What the task requires:
Your output should consist solely of the lines from the one with "(259, 169) none" through the end of the records, reproduced exactly, both ends included.

:: The input

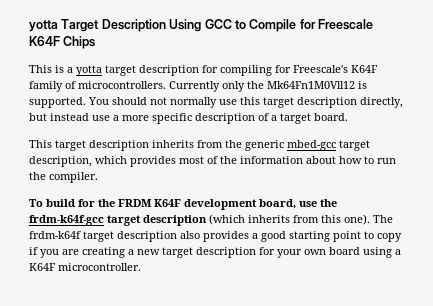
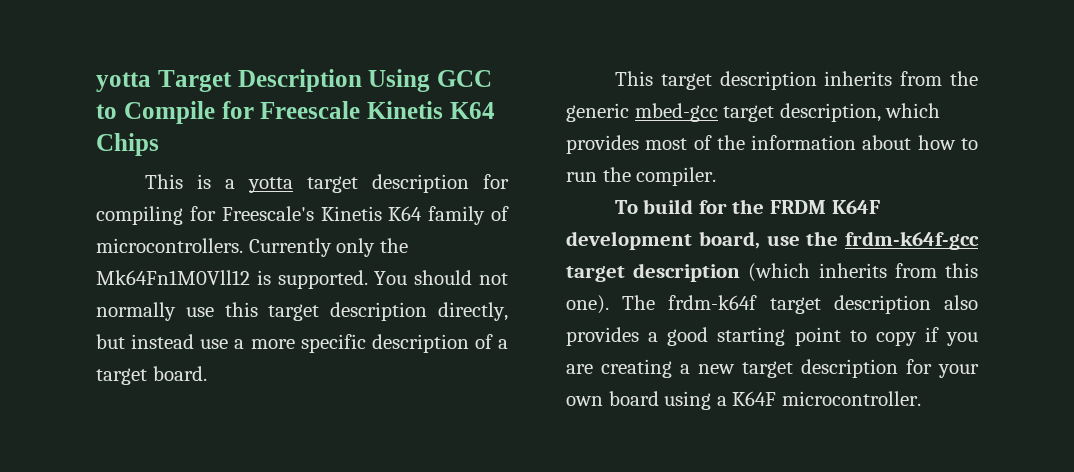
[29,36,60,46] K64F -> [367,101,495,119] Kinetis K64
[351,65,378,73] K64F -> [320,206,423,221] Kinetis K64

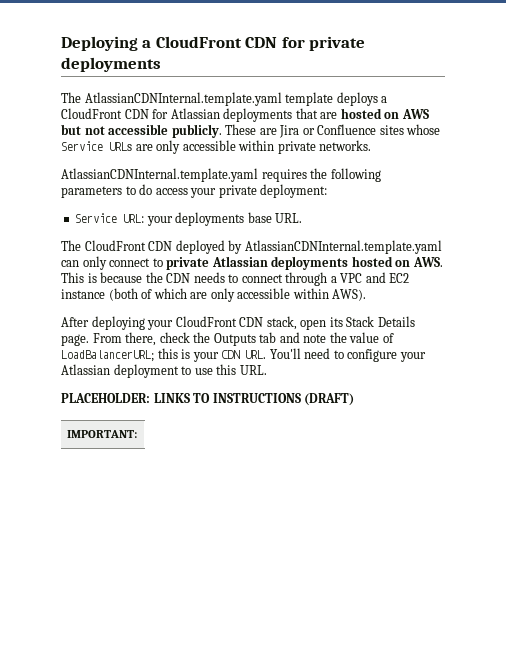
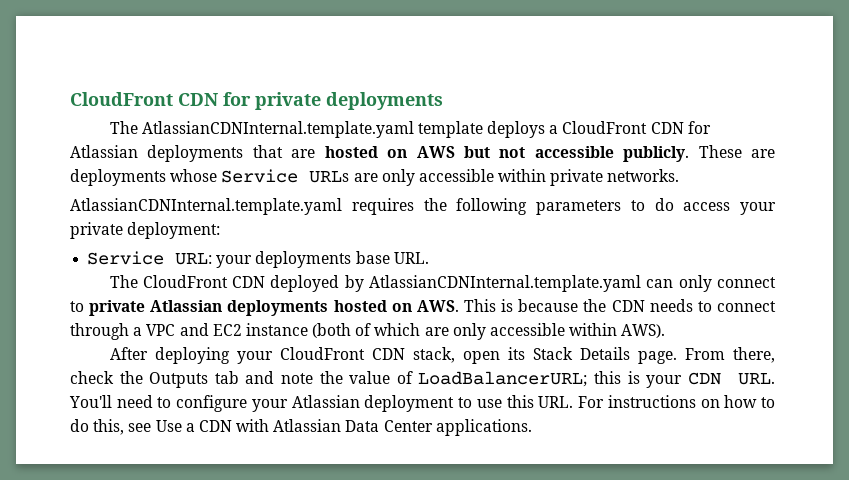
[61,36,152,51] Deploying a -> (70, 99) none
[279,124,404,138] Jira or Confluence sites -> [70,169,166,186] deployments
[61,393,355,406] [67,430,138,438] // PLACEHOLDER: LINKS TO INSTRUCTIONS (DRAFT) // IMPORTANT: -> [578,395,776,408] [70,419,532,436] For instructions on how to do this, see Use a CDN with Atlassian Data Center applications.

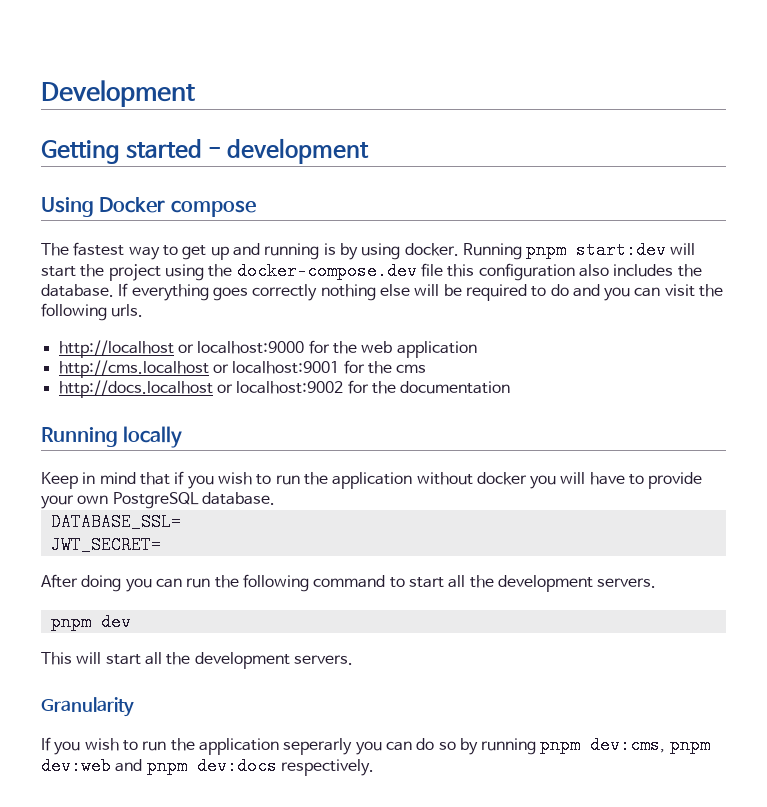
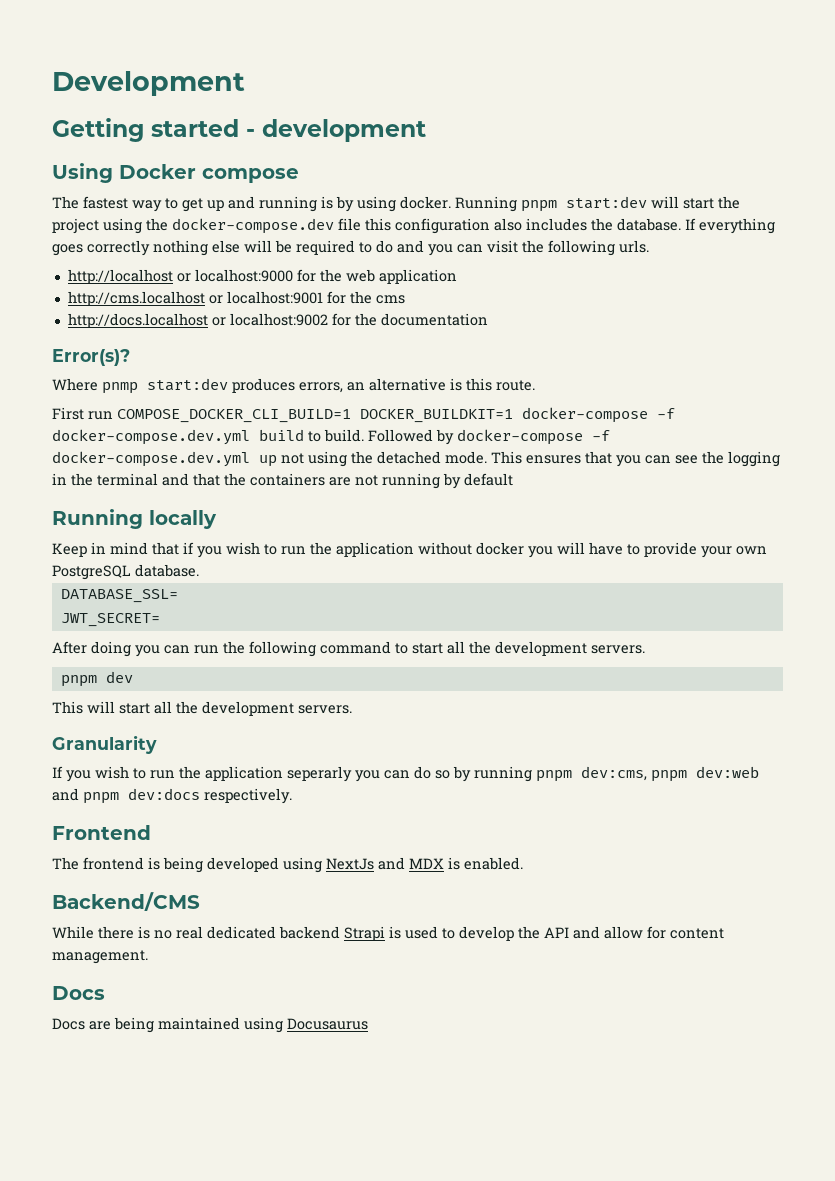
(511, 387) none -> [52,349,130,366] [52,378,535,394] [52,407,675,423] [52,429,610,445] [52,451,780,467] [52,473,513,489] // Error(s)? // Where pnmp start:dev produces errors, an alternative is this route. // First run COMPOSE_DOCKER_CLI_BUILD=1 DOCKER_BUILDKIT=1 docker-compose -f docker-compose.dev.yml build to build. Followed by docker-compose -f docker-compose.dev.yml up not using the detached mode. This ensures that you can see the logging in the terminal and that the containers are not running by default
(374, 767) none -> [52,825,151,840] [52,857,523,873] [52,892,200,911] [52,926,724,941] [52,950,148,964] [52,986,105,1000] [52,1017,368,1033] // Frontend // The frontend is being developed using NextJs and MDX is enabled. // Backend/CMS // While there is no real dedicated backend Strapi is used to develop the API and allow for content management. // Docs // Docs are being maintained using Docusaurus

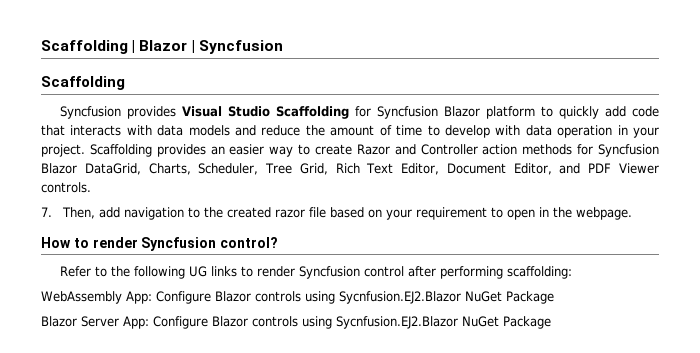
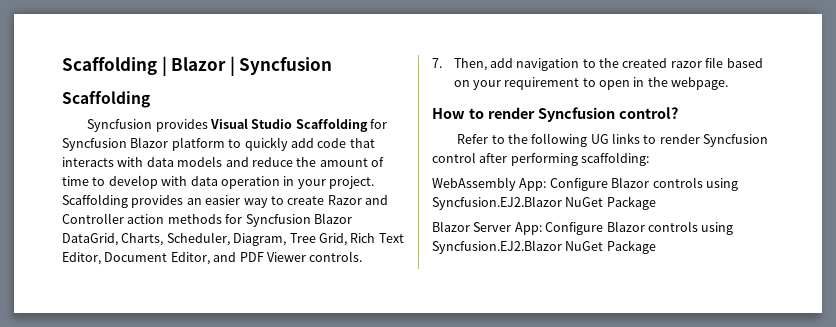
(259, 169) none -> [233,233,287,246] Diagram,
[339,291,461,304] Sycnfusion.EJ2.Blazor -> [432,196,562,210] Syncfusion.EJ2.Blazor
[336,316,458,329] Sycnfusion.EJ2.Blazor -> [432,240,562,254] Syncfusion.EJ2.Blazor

::::

Solution:
(259, 169) none -> [233,233,287,246] Diagram,
[339,291,461,304] Sycnfusion.EJ2.Blazor -> [432,196,562,210] Syncfusion.EJ2.Blazor
[336,316,458,329] Sycnfusion.EJ2.Blazor -> [432,240,562,254] Syncfusion.EJ2.Blazor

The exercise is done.